”So You Think You Can Dance”: A few surprises
When I heard that Debbie Allen would be the guest judge on So You Think You Can Dance, I expected insightful commentary from the all-star choreographer, director, and producer. But instead, last night’s show taught me that the Debbie Allen school of thought says, ”Everyone’s a winner!” Seems Allen forgot that this is reality television, and most of her beloved dancers will soon become losers. They ain’t gonna live forever, Debbie! (Sadly, neither will I in this particular gig: Your regular SYTYCD TV Watcher, Adam B. Vary, will be returning to you after the July 4 holiday).
The biggest question mark of the night was Debbie’s love for Cedric. Perhaps it was Mia Michaels’ leftover love juice or Cedric’s puppy-dog face, but Debbie offered the one-note dancer a scholarship to her academy. Did she not notice that as choreographer, Mia cleverly tucked Cedric away in a corner, literally, during a part of the contemporary routine, while Shauna showed off some real skills? Thankfully, Mary Murphy and Nigel Lythgoe noticed, so maybe they’ll finally give him the heave-ho if he winds up in the bottom three tonight.
We may also see Neil and Lauren in the bottom three for their lukewarm tango. Unlike in last week’s hip-hop routine, Lauren was the stronger of the two this time around, even taking into account Nigel’s odd compliment that Neil (and all the guys) ”dance like dudes.” Still, her sharp performance couldn’t compensate for Neil’s overly stiff posture and the pair’s lack of fire. The performance didn’t offer much, and all Cat Deeley could say was, ”Tangotastic!” The only good thing was that the music matched the dance style for once. Note to choreographers: Experimenting isn’t always good!
Fortunately, this week saw more good than bad. Jaimie and Hok’s jazz piece, choreographed by the enormously talented Wade Robson, took the cake, and may even end up being the best performance and choreography this season. Set to music from Memoirs of a Geisha, this ballet-like routine poised Jaimie as a flower and Hok as a hummingbird. Sounds like modern-dance mumbo jumbo, but boy, did it work. The duo’s precision, grace and strength left me (and the judges) breathless, putting to rest mixed reviews from last week’s samba.
I wanted to give Dominic the boot a week ago (mostly for the hairy toes comment), but his and Sabra’s beautiful rumba proved me wrong. Their partnership finally worked for me, and for once I wasn’t distracted by an unfortunate song choice (the Pussycat Dolls’ ”Stickwitu”). Kudos to Dominic and Sabra for conquering the music. It even warranted two tickets on the ”hot tamale train” from Mary Murphy.

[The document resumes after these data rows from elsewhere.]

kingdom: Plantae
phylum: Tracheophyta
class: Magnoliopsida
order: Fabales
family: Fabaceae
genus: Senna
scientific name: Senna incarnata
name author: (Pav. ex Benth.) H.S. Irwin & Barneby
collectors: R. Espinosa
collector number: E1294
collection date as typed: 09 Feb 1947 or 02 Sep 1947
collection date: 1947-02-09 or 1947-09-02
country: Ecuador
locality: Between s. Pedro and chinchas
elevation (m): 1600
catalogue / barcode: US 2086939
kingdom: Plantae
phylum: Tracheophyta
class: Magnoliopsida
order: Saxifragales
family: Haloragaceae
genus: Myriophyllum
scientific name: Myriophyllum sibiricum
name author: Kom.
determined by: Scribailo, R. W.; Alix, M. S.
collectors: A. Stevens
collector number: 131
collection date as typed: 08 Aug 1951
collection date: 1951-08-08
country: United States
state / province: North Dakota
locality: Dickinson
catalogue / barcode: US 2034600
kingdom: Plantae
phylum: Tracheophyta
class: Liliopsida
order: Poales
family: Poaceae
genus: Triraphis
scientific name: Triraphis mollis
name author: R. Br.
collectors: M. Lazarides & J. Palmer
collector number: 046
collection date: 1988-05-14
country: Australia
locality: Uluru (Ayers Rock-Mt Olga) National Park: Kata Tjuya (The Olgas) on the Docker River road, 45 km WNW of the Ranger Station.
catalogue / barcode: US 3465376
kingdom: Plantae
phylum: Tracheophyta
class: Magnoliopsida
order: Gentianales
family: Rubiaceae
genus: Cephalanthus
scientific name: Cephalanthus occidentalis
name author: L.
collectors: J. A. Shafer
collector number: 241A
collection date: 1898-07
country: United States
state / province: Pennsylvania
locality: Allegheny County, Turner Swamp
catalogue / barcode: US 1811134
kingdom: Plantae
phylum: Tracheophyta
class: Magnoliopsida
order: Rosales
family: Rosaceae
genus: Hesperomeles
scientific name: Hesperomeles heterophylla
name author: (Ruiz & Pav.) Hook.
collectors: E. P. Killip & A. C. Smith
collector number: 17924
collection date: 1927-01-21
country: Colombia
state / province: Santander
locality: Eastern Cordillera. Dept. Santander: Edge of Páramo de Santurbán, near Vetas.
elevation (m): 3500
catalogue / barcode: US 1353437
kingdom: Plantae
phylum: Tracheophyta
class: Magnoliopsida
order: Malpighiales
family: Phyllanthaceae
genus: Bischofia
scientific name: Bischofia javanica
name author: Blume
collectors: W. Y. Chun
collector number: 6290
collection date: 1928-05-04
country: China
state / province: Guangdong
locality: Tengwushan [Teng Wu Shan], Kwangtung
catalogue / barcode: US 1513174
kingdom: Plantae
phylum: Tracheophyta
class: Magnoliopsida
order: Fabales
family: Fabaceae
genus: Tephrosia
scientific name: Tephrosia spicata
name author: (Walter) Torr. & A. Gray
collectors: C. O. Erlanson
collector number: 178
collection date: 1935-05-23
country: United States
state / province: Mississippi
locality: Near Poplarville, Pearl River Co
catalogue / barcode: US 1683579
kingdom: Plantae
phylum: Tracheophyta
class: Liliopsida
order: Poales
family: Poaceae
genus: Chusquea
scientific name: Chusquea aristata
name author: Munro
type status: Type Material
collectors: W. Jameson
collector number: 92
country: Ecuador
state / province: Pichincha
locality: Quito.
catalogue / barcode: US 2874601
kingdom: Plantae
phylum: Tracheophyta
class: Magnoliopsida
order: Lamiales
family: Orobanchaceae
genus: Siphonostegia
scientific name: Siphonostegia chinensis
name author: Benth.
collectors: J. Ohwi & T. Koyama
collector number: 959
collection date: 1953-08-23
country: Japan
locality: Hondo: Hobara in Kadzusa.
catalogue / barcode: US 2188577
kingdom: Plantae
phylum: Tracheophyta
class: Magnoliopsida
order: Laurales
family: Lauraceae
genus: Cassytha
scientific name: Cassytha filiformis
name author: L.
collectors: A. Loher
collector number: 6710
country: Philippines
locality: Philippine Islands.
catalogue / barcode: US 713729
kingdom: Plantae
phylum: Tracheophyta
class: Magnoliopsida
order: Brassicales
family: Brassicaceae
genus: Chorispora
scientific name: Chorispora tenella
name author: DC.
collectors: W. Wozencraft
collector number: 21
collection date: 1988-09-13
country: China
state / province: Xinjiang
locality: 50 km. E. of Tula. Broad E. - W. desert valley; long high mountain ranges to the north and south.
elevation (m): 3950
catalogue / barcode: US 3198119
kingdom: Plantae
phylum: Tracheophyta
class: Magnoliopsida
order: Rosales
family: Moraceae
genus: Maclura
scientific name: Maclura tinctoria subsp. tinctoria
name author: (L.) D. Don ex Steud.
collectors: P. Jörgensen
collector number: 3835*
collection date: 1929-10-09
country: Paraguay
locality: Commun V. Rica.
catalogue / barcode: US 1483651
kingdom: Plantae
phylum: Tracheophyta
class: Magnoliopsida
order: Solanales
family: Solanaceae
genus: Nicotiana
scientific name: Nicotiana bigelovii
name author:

Who can compete with Lacey and Kameron? Those two are just so darned entertaining. Their quickstep didn’t necessarily blow me away, but I can’t deny their charisma, and I doubt America can, either. By the way, did Nigel’s wedding comment have some effect on the pair? Did anyone else see Kameron give Lacey a peck at the end of their routine?
Anya and Danny’s hip-hop was similar to Sara and Jesús’ krumping in that there was a weaker link with each: Anya in the former, Jesús in the latter. I disagreed with Nigel’s comment that Danny seemed unnatural; someone should get that boy on Justin Timberlake’s tour! If anything, Anya seemed stiffer, like she was using her ballroom counts of ”1-2-3, 3-2-1” for hip-hop’s less regimented style. As for Jesús, who can blame him when his partner is a break-dancer? She even got the Nigel Lythgoe ”gangsta” seal of approval. Jesús clearly wasn’t as strong as Sara, but he put up a good fight.
And what about Jessi and Pasha, SYTYCD‘s beautiful couple? Well, things sometimes take a twist, as Cat explained. It turned out Jessi had fallen ill and doctors wouldn’t allow her to dance. Pasha, instead, danced with the choreographer’s assistant and performed an electrifying cha-cha. Luckily for Pasha, it’s one of his specialties (as if his swiveling hips hadn’t given that away). Sure, the piece was great, but did it really call for a standing ovation from the choreographers in the audience, and did Pasha deserve praise for having chemistry with a Bette Midler look-alike? (Ouch. Debbie’s words, not mine.) I hear the sound of sympathy votes in the air.
If Jessi gets the go-ahead from her doctors, she’ll have to dance for her life. If she’s not able to dance, she’ll be eliminated. Is that a fair deal? Who do you think deserves Mary Murphy’s hyena scream? Does music choice affect your opinions of the dances? And who’s in your bottom three?